Plenty of countries, from the UK to Hong Kong, have similar if more modest taxes in place. Australia, New Zealand, Canada and Denmark are less welcoming still.
Governments reckon keeping foreign buyers out will keep a lid on prices, making homes more affordable for their citizens. It is a fair aim but a dreadful method; mainly because it doesn’t work.
Foreign buyers are usually rich and largely focus on prime spots; smaller levies barely change the calculus, especially if the driving force is lifestyle, education or the desire to park money in a stable economy. Bigger levies too address only one strand of housing prices, which reflect supply, employment, economic growth, interest rates — the whole caboodle.

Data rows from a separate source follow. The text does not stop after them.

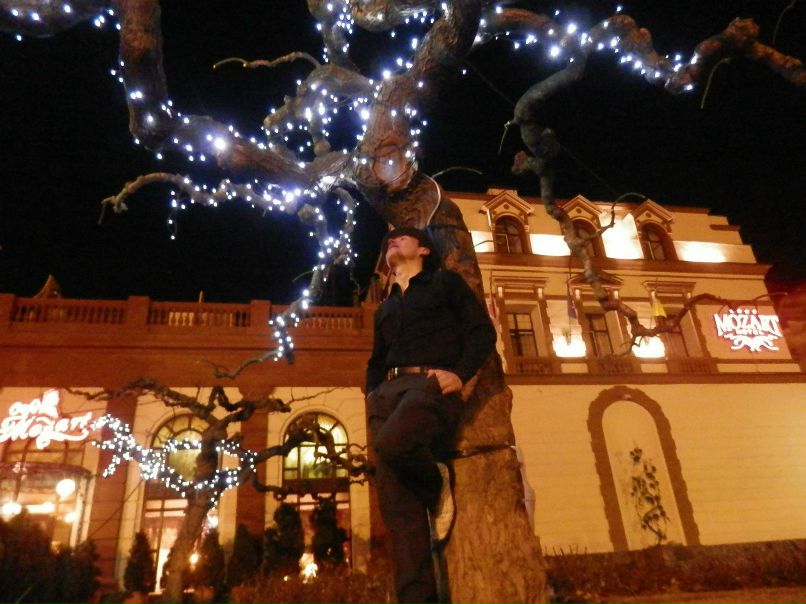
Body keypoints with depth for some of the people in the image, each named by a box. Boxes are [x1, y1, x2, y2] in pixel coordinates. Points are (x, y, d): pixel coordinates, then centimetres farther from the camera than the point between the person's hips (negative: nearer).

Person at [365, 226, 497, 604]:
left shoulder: (445, 283, 16)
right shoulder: (385, 308, 32)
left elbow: (482, 331, 5)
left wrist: (460, 374, -12)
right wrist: (371, 397, 10)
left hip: (432, 383, -5)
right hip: (387, 392, 6)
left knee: (392, 443, -36)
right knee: (396, 505, -8)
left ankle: (438, 483, -5)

Take Canada, which offers the closest proxy to a 100 per cent tax. Ottawa implemented a two-year ban on foreign ownership in January 2023 and subsequently extended it to January 2027. One year in, rent-to-income ratios in Halifax rose to 28 per cent, from 25 per cent in 2019, according to the state-backed Canada Mortgage and Housing Corporation.
Getting on the housing ladder in Toronto and Vancouver turns out to be even harder without the foreign buyers that once swooped on the two cities. Those earning the median income only get a look in at one in seven homes for sale, less than half those they could have bid on in 2019.
If eliminating or deterring foreign investors fails to help affordability in hotspots, expect even less of a leg-up in the hinterlands. About 35 per cent of the UK’s foreign buyers target London, according to estate agent Hamptons. That has zero impact on a two-up, two-down in Hull.
Any dip in prices at the top in the past two years has been marginal and reflects many other factors at play, including war and pre-Budget jitters.
British data throws up another reason to welcome foreign buyers: some of them stay. Almost a fifth of the non-international transactions in the past 12 months merited refunds, which are offered to those who spend more than 180 days in situ. That represents a net benefit assuming these buyers are eating, drinking and shopping in the UK too.
Critics cavil that, even in Spain, buyers will simply avail themselves of loopholes, making their purchases through EU-based shell companies. But with so much at stake, Spain will surely be alert to such ruses. Still, that is academic. With little to justify it, the tax should never see the light of day.